Scénario
et dessins de Boichi – Traduction de Nathalie Lejeune – Adaptation graphique de
Hinoko – Couverture de Boichi
Éditeur :
Pika, collection Seinen – pika.fr/PikaSeinen
L’incident
de Kyôto a été étouffé par la puissante AEE, cela n’empêche pas la
multinationale de constituer une commission d’enquête sur l’attaque, les
mystérieux assaillants et l’énigmatique « robot justicier » qui est
intervenu et a sauvé plusieurs membres de l’équipe du Centre de recherche. Che
Chanchong, Laura Fermi et Jin Tanaka (Origin) font partie de cette délégation
qui va travailler sur les carcasses des robots transférées sur le site de l’AEE
à Nagoya.
Après un sixième volume plein d’action et de
violence, Boichi propose un nouvel opus beaucoup plus intimiste. On s’intéresse
ainsi aux problèmes du quotidien d’Origin dont le corps a été très abîmé lors
des combats de Kyôto et qui a besoin de plusieurs milliers de yens pour réparer
les dégâts. L’artiste coréen trouve une solution surprenante pour permettre à
son héros de se faire de l’argent facile, en dehors de ses heures de travail,
de manière légale : le manga érotique. Un domaine que Boichi connaît bien,
car il a, dans sa déjà longue carrière, signé quelques jolis ecchis (notamment
sa série Lovers In Winter pour Comic Aun, en 2005).

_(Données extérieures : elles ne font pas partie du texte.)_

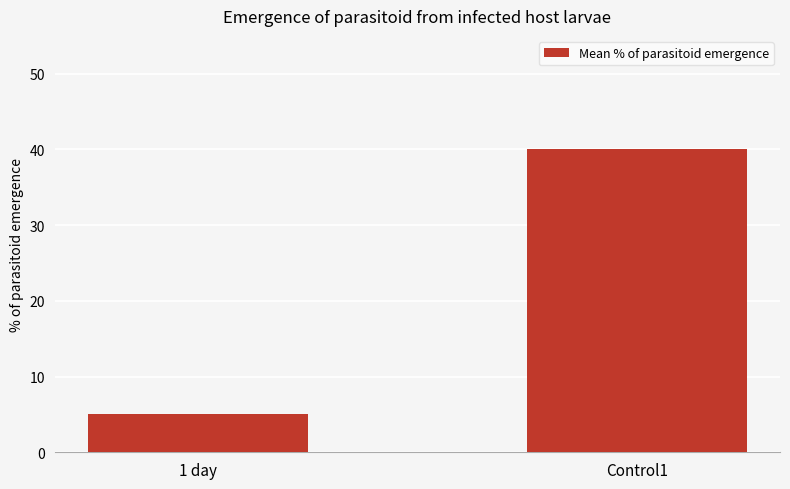

What is the value of the 2nd bar from the left?

40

Au-delà de ce clin
d’œil, le dessinateur continue à explorer les relations compliquées entre le
robot qui souhaite ressembler aux humains et celles et ceux qui le côtoient. Il
a ainsi fallu beaucoup de temps à la machine pour comprendre que sa jeune
collègue, Mai Hirose, est amoureuse de lui. Lui qui n’a pas la possibilité
d’avoir de tels sentiments ne peut qu’essayer de l’éloigner de lui, pour la
protéger.
Origin
se retrouve dans une situation paradoxale. Il tente de se sociabiliser en se
rapprochant de Laura Fermi qui, même si elle semble jouer le jeu, se révèle
froide et inaccessible, alors qu’il repousse Mai Hirose, celle qui a craqué
pour lui. Et, bien qu’il fasse tout son possible pour apparaître comme un
employé lambda d’AEE, efficace, mais discret, Chen Chanchong n’arrête pas de
vouloir le mettre en avant au risque que l’on s’intéresse un peu trop à lui et
à ses origines.
Ce
septième volume se concentrant véritablement sur les humains permet également
de découvrir, au détour d’un chapitre, les véritables motivations de Miyuki
Hirosue, la présidente fondatrice de l’AEE.
Mis
à part quelques petites culottes et quelques personnages brièvement Super-Déformé,
qui restent la marque de fabrique de Boichi, c’est une ambiance sérieuse qui
domine ce tome. Sans avoir l’air d’y toucher, le mangaka se livre à une
critique de la société capitaliste où un salary men tel que Tanaka n’a plus
d’argent le jour où son salaire tombe et où l’intelligence
artificielle (1) qu’il est produit des mangas érotiques à la chaîne pour
s’en sortir.
Boichi
est un maître incontesté du manga d’action, comme il l’a prouvé avec son œuvre
majeure qu’est Sun-Ken Rock (2)
Notes :
1 – Kioxia,
une entreprise japonaise, développe une IA qui serait capable de créer les
textes et dessins de mangas inédits. Leur premier projet, en association avec
Tezuka Production, est une nouvelle aventure d’Astro Boy.
2 – Les
25 volumes de Sun-Ken Rock ont été
publiés en France par la collection Doki-Doki de Bamboo Édition, de 2008 à
2016. Depuis 2018, une version Deluxe est en cours d’édition.